How to complete this task - Say how many lines of the entries below include "linecap", giving nothing but that number.

Stored data -

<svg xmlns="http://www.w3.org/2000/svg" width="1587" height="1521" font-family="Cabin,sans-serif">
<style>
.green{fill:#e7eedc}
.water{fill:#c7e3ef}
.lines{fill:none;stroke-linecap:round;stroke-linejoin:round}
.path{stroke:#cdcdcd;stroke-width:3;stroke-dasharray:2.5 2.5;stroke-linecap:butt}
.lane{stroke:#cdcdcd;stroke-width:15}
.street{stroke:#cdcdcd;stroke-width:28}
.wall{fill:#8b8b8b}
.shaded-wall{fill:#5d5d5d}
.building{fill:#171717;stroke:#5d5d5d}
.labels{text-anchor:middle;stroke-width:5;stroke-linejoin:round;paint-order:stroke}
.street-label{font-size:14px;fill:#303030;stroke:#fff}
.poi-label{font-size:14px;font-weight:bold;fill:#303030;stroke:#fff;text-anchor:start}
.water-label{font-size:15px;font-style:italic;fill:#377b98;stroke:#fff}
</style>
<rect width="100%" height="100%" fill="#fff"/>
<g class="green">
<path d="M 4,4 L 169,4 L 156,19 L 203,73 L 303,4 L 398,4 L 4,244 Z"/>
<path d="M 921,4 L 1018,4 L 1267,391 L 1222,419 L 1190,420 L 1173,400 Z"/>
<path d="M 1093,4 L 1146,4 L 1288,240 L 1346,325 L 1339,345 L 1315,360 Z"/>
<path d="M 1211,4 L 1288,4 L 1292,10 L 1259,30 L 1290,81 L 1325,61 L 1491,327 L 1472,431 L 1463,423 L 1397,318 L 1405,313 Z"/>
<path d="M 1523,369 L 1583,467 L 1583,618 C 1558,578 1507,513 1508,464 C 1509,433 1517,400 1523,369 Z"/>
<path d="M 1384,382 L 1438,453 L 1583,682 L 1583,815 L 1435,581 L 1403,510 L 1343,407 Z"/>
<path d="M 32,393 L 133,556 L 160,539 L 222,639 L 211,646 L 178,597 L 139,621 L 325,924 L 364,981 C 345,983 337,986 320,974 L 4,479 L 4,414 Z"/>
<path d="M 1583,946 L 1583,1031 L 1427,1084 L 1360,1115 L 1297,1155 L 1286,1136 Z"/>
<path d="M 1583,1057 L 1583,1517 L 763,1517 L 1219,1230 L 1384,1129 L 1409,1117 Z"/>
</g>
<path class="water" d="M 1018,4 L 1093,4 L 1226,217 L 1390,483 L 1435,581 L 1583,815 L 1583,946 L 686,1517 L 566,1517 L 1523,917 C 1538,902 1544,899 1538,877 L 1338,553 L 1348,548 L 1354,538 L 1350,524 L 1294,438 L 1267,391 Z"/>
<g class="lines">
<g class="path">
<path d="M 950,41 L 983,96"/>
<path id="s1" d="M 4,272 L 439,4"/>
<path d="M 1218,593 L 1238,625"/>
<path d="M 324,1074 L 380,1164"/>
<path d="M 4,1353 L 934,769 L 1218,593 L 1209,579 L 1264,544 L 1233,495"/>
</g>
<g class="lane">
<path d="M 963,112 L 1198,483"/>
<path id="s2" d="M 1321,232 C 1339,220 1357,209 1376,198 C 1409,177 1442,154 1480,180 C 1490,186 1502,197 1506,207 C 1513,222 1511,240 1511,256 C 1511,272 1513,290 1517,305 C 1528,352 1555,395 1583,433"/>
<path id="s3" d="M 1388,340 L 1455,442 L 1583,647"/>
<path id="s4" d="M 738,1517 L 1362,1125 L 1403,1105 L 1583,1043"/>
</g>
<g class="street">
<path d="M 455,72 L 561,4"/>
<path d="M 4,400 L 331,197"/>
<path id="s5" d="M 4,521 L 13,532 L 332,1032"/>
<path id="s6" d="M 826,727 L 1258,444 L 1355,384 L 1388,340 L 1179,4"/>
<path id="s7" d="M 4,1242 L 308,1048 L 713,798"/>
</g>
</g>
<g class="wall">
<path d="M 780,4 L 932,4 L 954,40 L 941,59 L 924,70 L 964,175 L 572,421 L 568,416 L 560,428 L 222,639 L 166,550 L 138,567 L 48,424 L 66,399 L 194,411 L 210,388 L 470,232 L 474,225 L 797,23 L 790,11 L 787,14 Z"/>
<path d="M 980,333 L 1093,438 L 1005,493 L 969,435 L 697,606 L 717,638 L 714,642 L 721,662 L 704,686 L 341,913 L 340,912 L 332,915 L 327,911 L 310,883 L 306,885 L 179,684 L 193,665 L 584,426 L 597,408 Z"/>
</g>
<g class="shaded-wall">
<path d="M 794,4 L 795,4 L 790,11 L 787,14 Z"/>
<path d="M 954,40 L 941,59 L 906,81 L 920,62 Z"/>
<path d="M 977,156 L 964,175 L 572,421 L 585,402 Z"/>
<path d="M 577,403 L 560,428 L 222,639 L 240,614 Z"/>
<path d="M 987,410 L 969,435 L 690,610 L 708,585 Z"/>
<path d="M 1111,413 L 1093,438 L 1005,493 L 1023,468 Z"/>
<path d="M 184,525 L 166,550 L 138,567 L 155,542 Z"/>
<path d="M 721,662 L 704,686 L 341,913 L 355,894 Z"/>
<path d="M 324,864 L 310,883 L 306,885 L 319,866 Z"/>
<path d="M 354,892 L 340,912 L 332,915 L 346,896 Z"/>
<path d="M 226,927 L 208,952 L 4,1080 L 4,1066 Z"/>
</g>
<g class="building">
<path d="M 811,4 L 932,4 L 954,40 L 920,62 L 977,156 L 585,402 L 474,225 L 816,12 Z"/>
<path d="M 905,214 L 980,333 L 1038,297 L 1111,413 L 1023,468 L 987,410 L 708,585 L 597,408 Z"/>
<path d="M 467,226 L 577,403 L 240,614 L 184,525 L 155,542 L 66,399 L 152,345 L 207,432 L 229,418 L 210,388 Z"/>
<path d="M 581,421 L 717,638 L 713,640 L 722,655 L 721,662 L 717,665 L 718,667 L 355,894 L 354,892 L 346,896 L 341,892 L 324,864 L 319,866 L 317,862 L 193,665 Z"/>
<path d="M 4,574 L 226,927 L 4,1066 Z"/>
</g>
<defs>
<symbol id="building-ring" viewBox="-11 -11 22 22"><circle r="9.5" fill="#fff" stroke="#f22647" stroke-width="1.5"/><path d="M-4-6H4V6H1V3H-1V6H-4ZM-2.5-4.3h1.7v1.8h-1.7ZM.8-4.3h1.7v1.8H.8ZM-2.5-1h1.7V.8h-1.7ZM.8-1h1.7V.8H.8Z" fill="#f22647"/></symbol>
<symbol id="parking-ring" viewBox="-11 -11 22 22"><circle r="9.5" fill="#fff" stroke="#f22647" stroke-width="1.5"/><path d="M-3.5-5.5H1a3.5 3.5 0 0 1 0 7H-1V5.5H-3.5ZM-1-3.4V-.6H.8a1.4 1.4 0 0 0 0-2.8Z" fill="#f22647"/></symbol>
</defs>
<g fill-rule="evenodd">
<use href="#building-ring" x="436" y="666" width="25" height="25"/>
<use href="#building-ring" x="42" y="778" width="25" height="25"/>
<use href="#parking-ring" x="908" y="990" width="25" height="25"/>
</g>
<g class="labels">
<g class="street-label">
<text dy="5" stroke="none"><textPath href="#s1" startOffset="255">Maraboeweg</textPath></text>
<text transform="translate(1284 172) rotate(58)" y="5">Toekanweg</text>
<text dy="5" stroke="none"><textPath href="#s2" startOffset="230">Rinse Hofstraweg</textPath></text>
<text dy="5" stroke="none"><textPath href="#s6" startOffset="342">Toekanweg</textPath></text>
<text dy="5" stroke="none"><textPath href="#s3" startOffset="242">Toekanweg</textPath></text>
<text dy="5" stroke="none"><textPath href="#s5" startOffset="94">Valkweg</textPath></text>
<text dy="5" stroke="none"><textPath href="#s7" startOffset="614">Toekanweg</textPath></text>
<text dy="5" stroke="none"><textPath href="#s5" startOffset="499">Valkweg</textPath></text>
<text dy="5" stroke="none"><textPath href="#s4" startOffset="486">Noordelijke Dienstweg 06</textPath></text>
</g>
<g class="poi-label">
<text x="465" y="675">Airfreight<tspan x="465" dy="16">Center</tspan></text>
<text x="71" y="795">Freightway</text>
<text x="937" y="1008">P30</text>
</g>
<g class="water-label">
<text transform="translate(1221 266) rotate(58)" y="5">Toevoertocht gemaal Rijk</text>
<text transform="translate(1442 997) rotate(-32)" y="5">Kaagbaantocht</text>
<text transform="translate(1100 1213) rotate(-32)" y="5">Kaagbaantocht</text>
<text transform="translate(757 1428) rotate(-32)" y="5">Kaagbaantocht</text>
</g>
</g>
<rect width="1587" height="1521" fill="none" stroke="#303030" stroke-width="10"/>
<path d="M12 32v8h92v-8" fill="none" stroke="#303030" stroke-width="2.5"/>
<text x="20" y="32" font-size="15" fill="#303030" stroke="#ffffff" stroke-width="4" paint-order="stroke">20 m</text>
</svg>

Finished exercise - 2